Task instructions:
Without the pictures, print each of the records below exactly as it appears.

** Provided records follows **

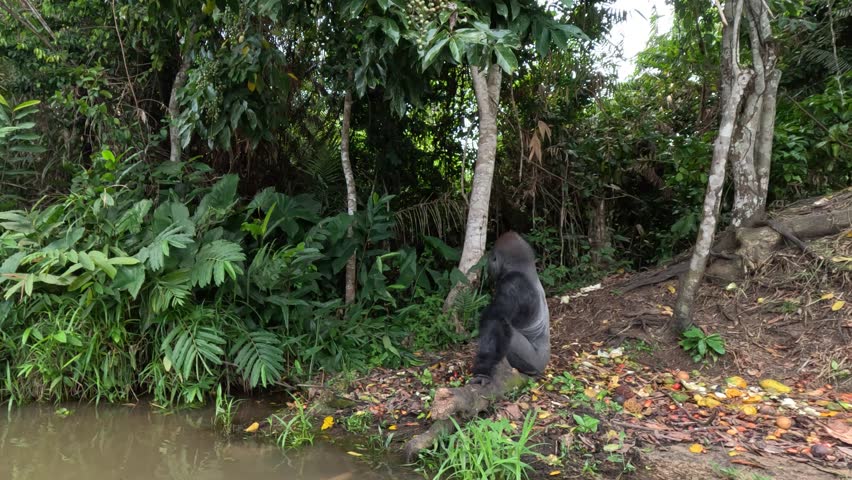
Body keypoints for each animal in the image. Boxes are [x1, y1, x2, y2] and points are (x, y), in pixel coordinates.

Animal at [469, 231, 550, 385]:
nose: (488, 263)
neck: (525, 270)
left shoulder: (513, 284)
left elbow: (495, 319)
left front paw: (483, 371)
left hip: (535, 362)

** End of Provided records **

Answer box:
Body keypoints for each animal in the image. Boxes are [x1, y1, x2, y2] and points are (x, y), in pixel coordinates.

Animal at [469, 231, 550, 385]:
nose: (488, 263)
neck: (525, 270)
left shoulder: (513, 284)
left elbow: (495, 319)
left front paw: (483, 371)
left hip: (535, 362)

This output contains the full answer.